NEW YORK - Pessimism about the outlook for the global economy boosted demand for the safe haven U.S. dollar on Friday while the Australian dollar, a proxy for global growth, tumbled to a two-year low.
Rampant inflation and a rush by central banks to raise rates and stem the flow of cheap money has fueled sell-offs across markets and lifted assets seen as safer bets.
“When people get worried they still buy dollar assets,” said Joseph Trevisani, senior analyst at FXStreet.com in New York.
The dollar gained on Friday even as concerns about an economic downturn sent benchmark 10-year U.S. Treasury yields to one-month lows. The greenback is being swayed between concerns that the Federal Reserve will continue to hike rates aggressively in an effort to blunt soaring price pressures, and the likelihood that this tightening will hurt the economy.
“You have weakening rates against the dollar competing against fear of a global recession and enormous amounts of debt and all sorts of other problems,” Trevisani said.
Expectations on how high the U.S. central bank will be able to raise rates have fallen, with traders now pricing in a peak rate of 3.33% in March, down from previous expectations of around 4% before the Fed’s June meeting.
The Fed’s benchmark rate is currently 1.58%. The dollar index gained 0.63% against a basket of currencies to 105.39. It is holding just below a 20-year high of 105.79 reached on June 15.
The euro fell 0.78% to $1.0400. The single currency reached a five-year low of $1.0349 on May 13. Data on Friday showed that euro zone inflation hit another record high in June, while manufacturing production in the bloc fell for the first time in two years.
The European Central Bank is expected to raise interest rates this month for the first time in a decade, although economists are divided on the size of any hike. Risk-sensitive currencies underperformed.
The Australian dollar fell as low as $0.6764, the weakest since June 2020.

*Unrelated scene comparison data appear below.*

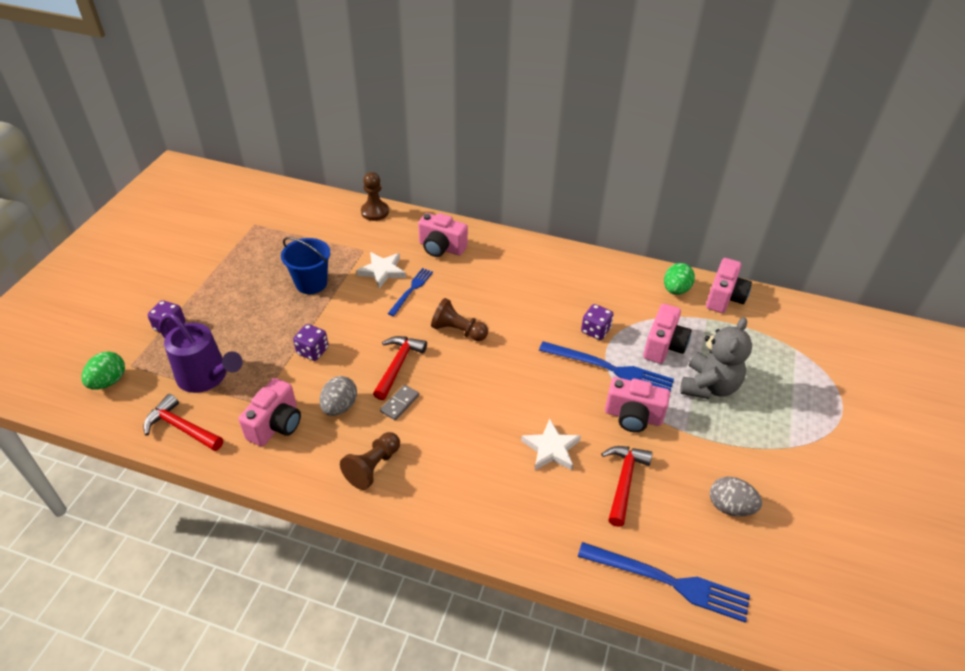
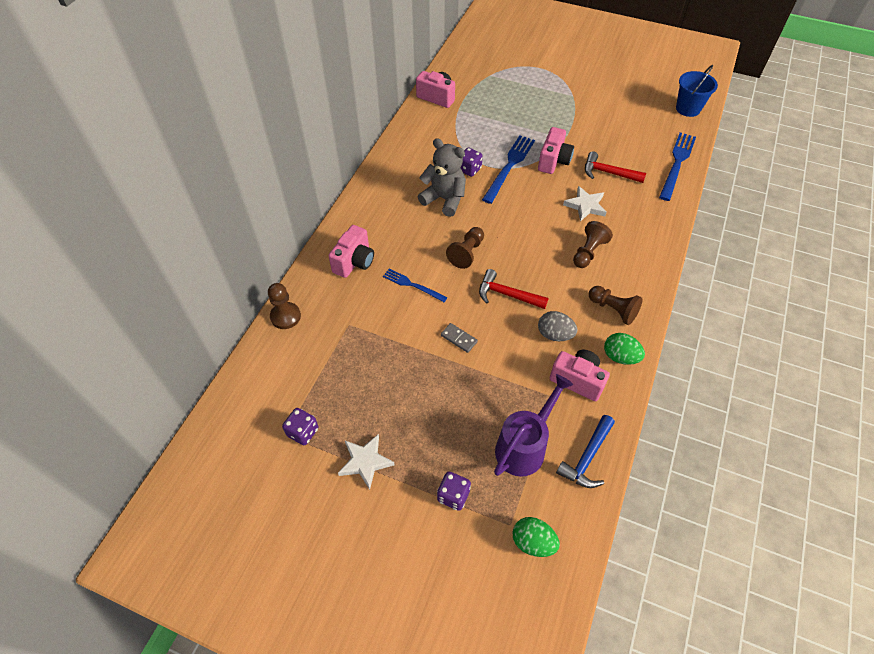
camera: 85 degrees left, 10 degrees up
(181, 428) = (587, 458): red hammer -> blue hammer
(311, 283) = (395, 367): blue bucket -> blue bucket (688, 109)
(313, 351) = (490, 359): purple dice -> purple dice (303, 432)
(382, 271) = (383, 308): white star -> white star (365, 462)
(400, 403) = (549, 293): grey domino -> grey domino (459, 338)
(467, 447) = (588, 252): none -> brown pawn
(663, 346) = (486, 136): pink camera -> none
(675, 290) = (426, 120): green egg -> green egg (620, 357)
(708, 386) = (524, 120): grey teddy bear -> grey teddy bear (444, 199)
(730, 507) = (621, 129): grey egg -> none

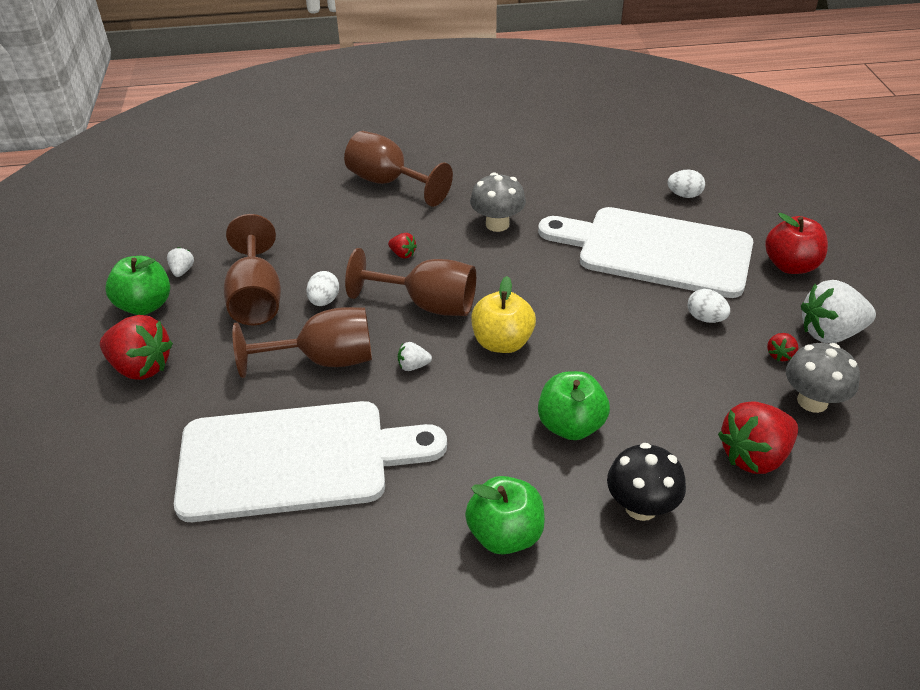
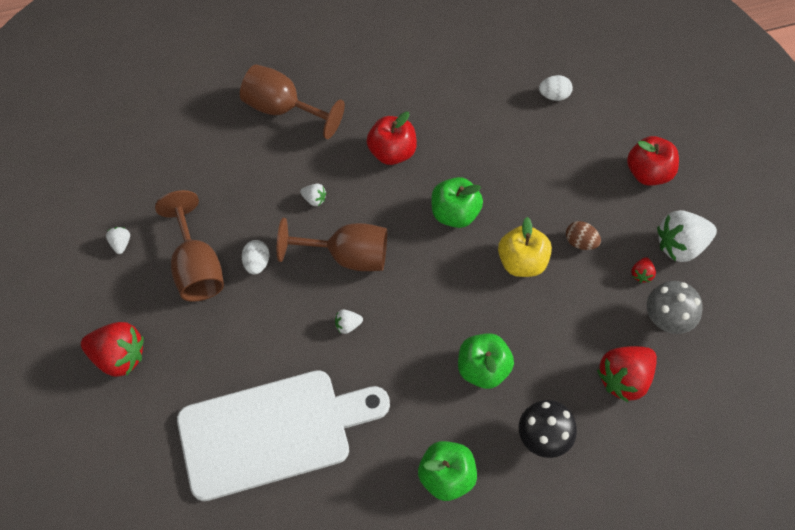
camera: 10 degrees left, 20 degrees up
(145, 305) = (100, 288): green apple -> green apple (455, 213)
(324, 360) = (272, 328): brown goblet -> none
(403, 254) = (314, 199): red strawberry -> white strawberry
(497, 224) = (392, 152): grey mushroom -> red apple
(502, 342) = (417, 290): yellow apple -> yellow apple (522, 262)
(656, 251) = (534, 168): white cutting board -> none
(705, 318) = (580, 242): white egg -> brown egg

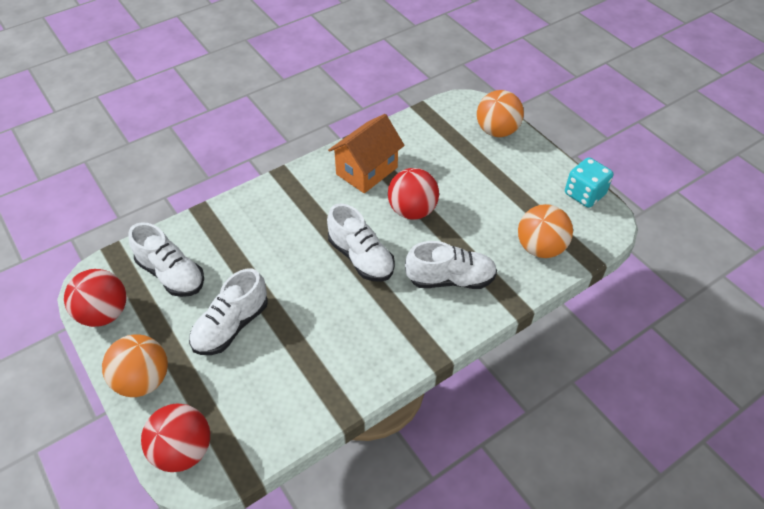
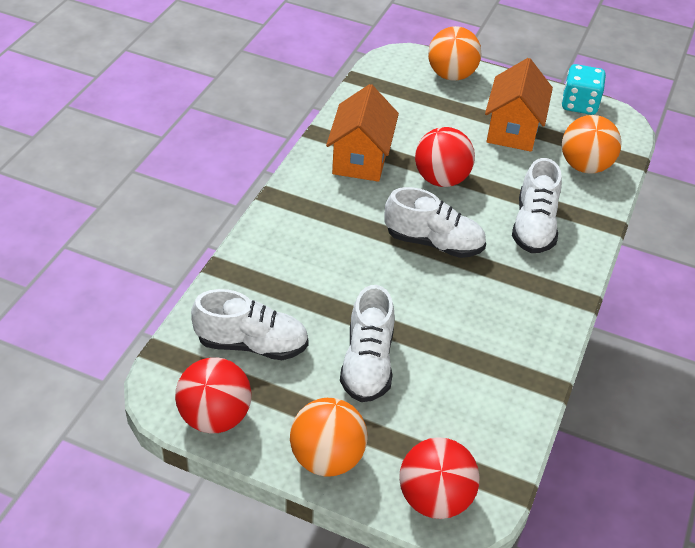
camera: 35 degrees left, 5 degrees down
(450, 279) = (534, 226): white shoe -> white shoe turned 135 degrees clockwise
(506, 194) = (513, 130): none -> orange house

"It's a risk-off start to the second half of the year with equities and commodities down, so the dollar is stronger pretty much across the board," said Kenneth Broux, an FX strategist at Societe Generale in London.
The Reserve Bank of Australia decides policy on Thursday, and markets expect a half point hike to its key rate.
Sterling reached a two-week low of $1.20 a day after official data showed a record shortfall in Britain's current account deficit in early 2022.
The dollar dipped 0.35% against the Japanese yen to 135.31. The Japanese currency hit a 24-year low of 137.01 per dollar on Wednesday.
In cryptocurrencies, bitcoin resumed its slide lower, slipping 2.88% to trade just above $19,351.